I ask whether Taylor thinks that some fintechs might have underestimated how complex these banking systems are. While that might have been true, he says that the dynamic is changing. “In recent years, the relationship between fintechs and banks has matured – everyone realises that scalability, resilience, and security have to be taken very seriously. There’s definitely a meeting of minds.”
But in many ways, those operating in the big banks and fintechs are from different worlds, and Taylor admits that he doesn’t have much direct knowledge of the traditional banking systems. “One of the senior guys at Lloyds asked me to compare and contrast the new and the old, but I only really understand the new. They tell us all their problems, and we explain our solutions.”
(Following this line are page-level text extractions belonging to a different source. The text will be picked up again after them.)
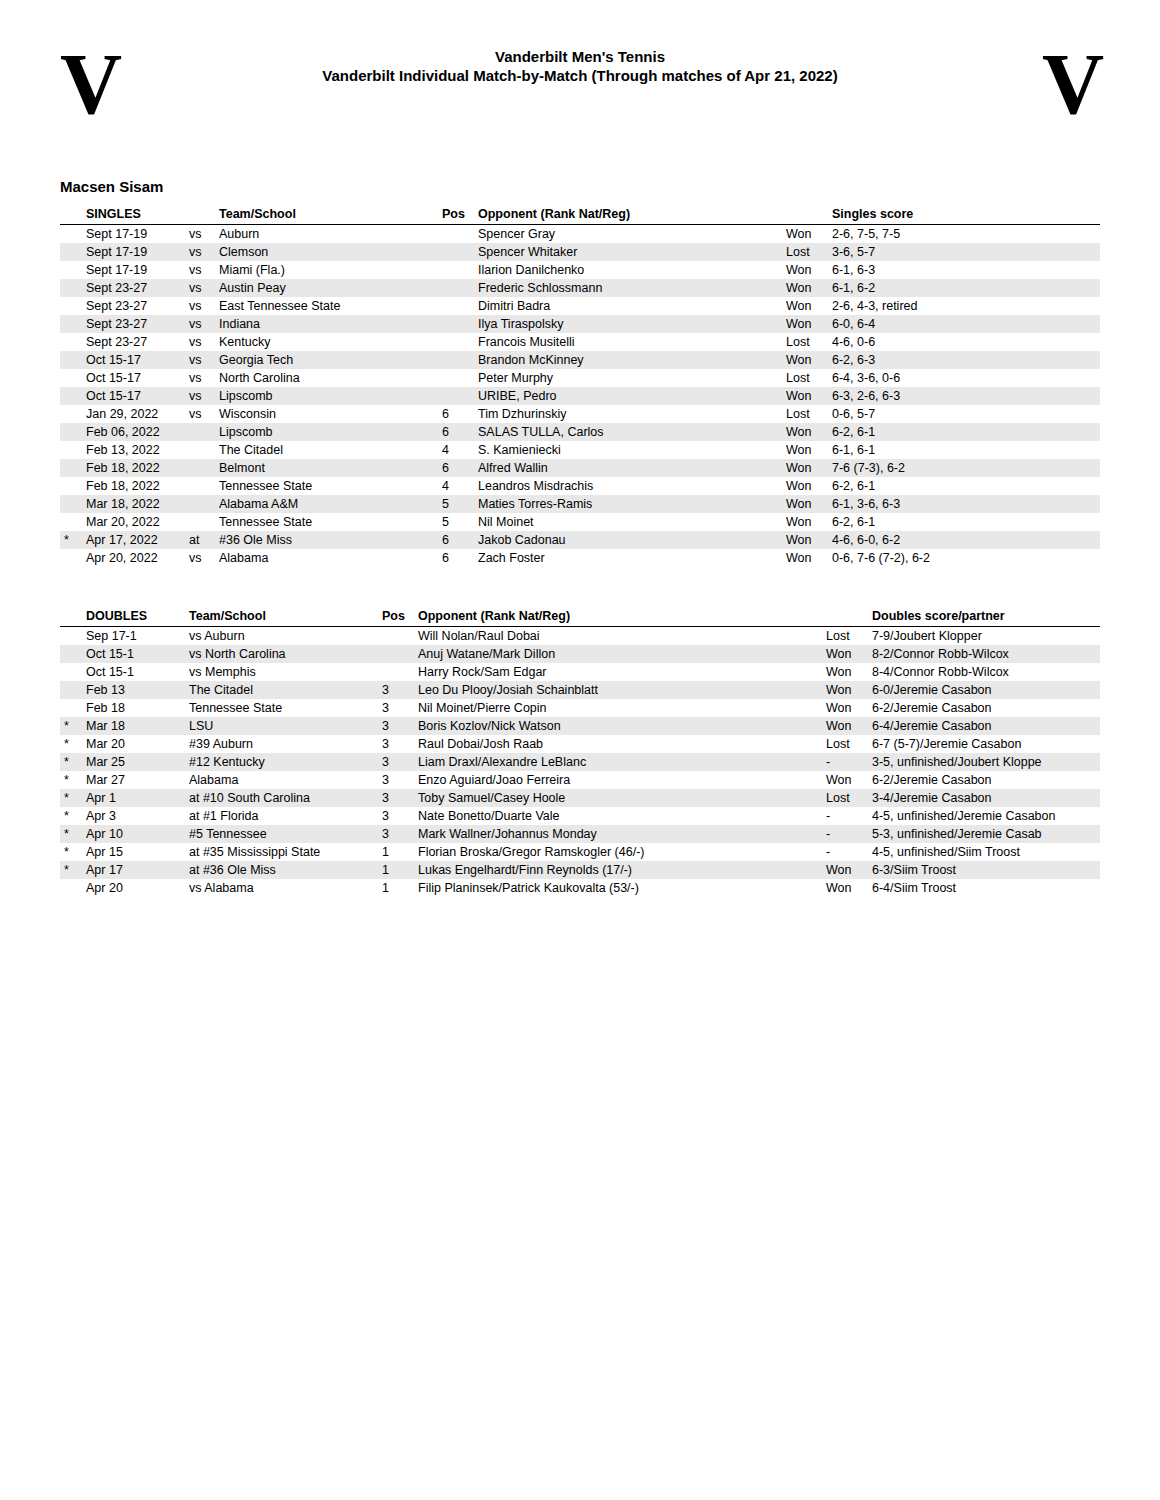V
V
Vanderbilt Men's Tennis
Vanderbilt Individual Match-by-Match (Through matches of Apr 21, 2022)
Macsen Sisam
| | SINGLES | | Team/School | Pos | Opponent (Rank Nat/Reg) | | Singles score |
| --- | --- | --- | --- | --- | --- | --- | --- |
| | Sept 17-19 | vs | Auburn | | Spencer Gray | Won | 2-6, 7-5, 7-5 |
| | Sept 17-19 | vs | Clemson | | Spencer Whitaker | Lost | 3-6, 5-7 |
| | Sept 17-19 | vs | Miami (Fla.) | | Ilarion Danilchenko | Won | 6-1, 6-3 |
| | Sept 23-27 | vs | Austin Peay | | Frederic Schlossmann | Won | 6-1, 6-2 |
| | Sept 23-27 | vs | East Tennessee State | | Dimitri Badra | Won | 2-6, 4-3, retired |
| | Sept 23-27 | vs | Indiana | | Ilya Tiraspolsky | Won | 6-0, 6-4 |
| | Sept 23-27 | vs | Kentucky | | Francois Musitelli | Lost | 4-6, 0-6 |
| | Oct 15-17 | vs | Georgia Tech | | Brandon McKinney | Won | 6-2, 6-3 |
| | Oct 15-17 | vs | North Carolina | | Peter Murphy | Lost | 6-4, 3-6, 0-6 |
| | Oct 15-17 | vs | Lipscomb | | URIBE, Pedro | Won | 6-3, 2-6, 6-3 |
| | Jan 29, 2022 | vs | Wisconsin | 6 | Tim Dzhurinskiy | Lost | 0-6, 5-7 |
| | Feb 06, 2022 | | Lipscomb | 6 | SALAS TULLA, Carlos | Won | 6-2, 6-1 |
| | Feb 13, 2022 | | The Citadel | 4 | S. Kamieniecki | Won | 6-1, 6-1 |
| | Feb 18, 2022 | | Belmont | 6 | Alfred Wallin | Won | 7-6 (7-3), 6-2 |
| | Feb 18, 2022 | | Tennessee State | 4 | Leandros Misdrachis | Won | 6-2, 6-1 |
| | Mar 18, 2022 | | Alabama A&M | 5 | Maties Torres-Ramis | Won | 6-1, 3-6, 6-3 |
| | Mar 20, 2022 | | Tennessee State | 5 | Nil Moinet | Won | 6-2, 6-1 |
| * | Apr 17, 2022 | at | #36 Ole Miss | 6 | Jakob Cadonau | Won | 4-6, 6-0, 6-2 |
| | Apr 20, 2022 | vs | Alabama | 6 | Zach Foster | Won | 0-6, 7-6 (7-2), 6-2 |
| | DOUBLES | Team/School | Pos | Opponent (Rank Nat/Reg) | | Doubles score/partner |
| --- | --- | --- | --- | --- | --- | --- |
| | Sep 17-1 | vs Auburn | | Will Nolan/Raul Dobai | Lost | 7-9/Joubert Klopper |
| | Oct 15-1 | vs North Carolina | | Anuj Watane/Mark Dillon | Won | 8-2/Connor Robb-Wilcox |
| | Oct 15-1 | vs Memphis | | Harry Rock/Sam Edgar | Won | 8-4/Connor Robb-Wilcox |
| | Feb 13 | The Citadel | 3 | Leo Du Plooy/Josiah Schainblatt | Won | 6-0/Jeremie Casabon |
| | Feb 18 | Tennessee State | 3 | Nil Moinet/Pierre Copin | Won | 6-2/Jeremie Casabon |
| * | Mar 18 | LSU | 3 | Boris Kozlov/Nick Watson | Won | 6-4/Jeremie Casabon |
| * | Mar 20 | #39 Auburn | 3 | Raul Dobai/Josh Raab | Lost | 6-7 (5-7)/Jeremie Casabon |
| * | Mar 25 | #12 Kentucky | 3 | Liam Draxl/Alexandre LeBlanc | - | 3-5, unfinished/Joubert Kloppe |
| * | Mar 27 | Alabama | 3 | Enzo Aguiard/Joao Ferreira | Won | 6-2/Jeremie Casabon |
| * | Apr 1 | at #10 South Carolina | 3 | Toby Samuel/Casey Hoole | Lost | 3-4/Jeremie Casabon |
| * | Apr 3 | at #1 Florida | 3 | Nate Bonetto/Duarte Vale | - | 4-5, unfinished/Jeremie Casabon |
| * | Apr 10 | #5 Tennessee | 3 | Mark Wallner/Johannus Monday | - | 5-3, unfinished/Jeremie Casab |
| * | Apr 15 | at #35 Mississippi State | 1 | Florian Broska/Gregor Ramskogler (46/-) | - | 4-5, unfinished/Siim Troost |
| * | Apr 17 | at #36 Ole Miss | 1 | Lukas Engelhardt/Finn Reynolds (17/-) | Won | 6-3/Siim Troost |
| | Apr 20 | vs Alabama | 1 | Filip Planinsek/Patrick Kaukovalta (53/-) | Won | 6-4/Siim Troost |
Thought Machine isn’t just helping the conventional, established banks – evident with its Atom Bank partnership. Taylor tells me that challengers have been disappointed by the lack of options around banking software.
“Building software themselves was possible, but it takes a long time and is very expensive. And there is also no point starting a new bank with old technology.”
The day after tomorrow
So how does Taylor make sure that his company isn’t getting left behind in this fast-paced tech world?
“Until relatively recently, the industry has made a bad habit of only updating their software once a year, and then they fall down exhausted afterwards. But new things are coming along all the time, so we release a new version of our software every two weeks to our banks. And once you get into the rhythm of that, it changes your mentality.
“Small changes are easier to absorb than big changes, and once you get into the rhythm of making those small changes, it’s less disruptive.”
It’s clear that many financial institutions have been complacent. “You have to make sure that you aren’t building tomorrow’s legacy,” says Taylor. “You have to build the software with knowledge that it’s going to change.”
Documenting and testing every piece of code is a practice which was drilled into Taylor and the senior members of his team while working at Google (Taylor co-founded speech tech company Phonetic Arts, which was bought by Google in 2010).
“Google has pushed the forefront of what’s possible in technology – and not necessarily in terms of what the consumer sees, but how the software is deployed,” he says.
“When you’ve been through the Google machine, you can’t go back. So when we started this company, we wanted to do our own thing, but we have adopted those practices.”
Pre-internet revolution, Taylor used to joke about whether his software would actually be used in a day-to-day sense. But now, software companies like his are building the future. Poignantly, he says: “We owe it to ourselves and to society to get it right.”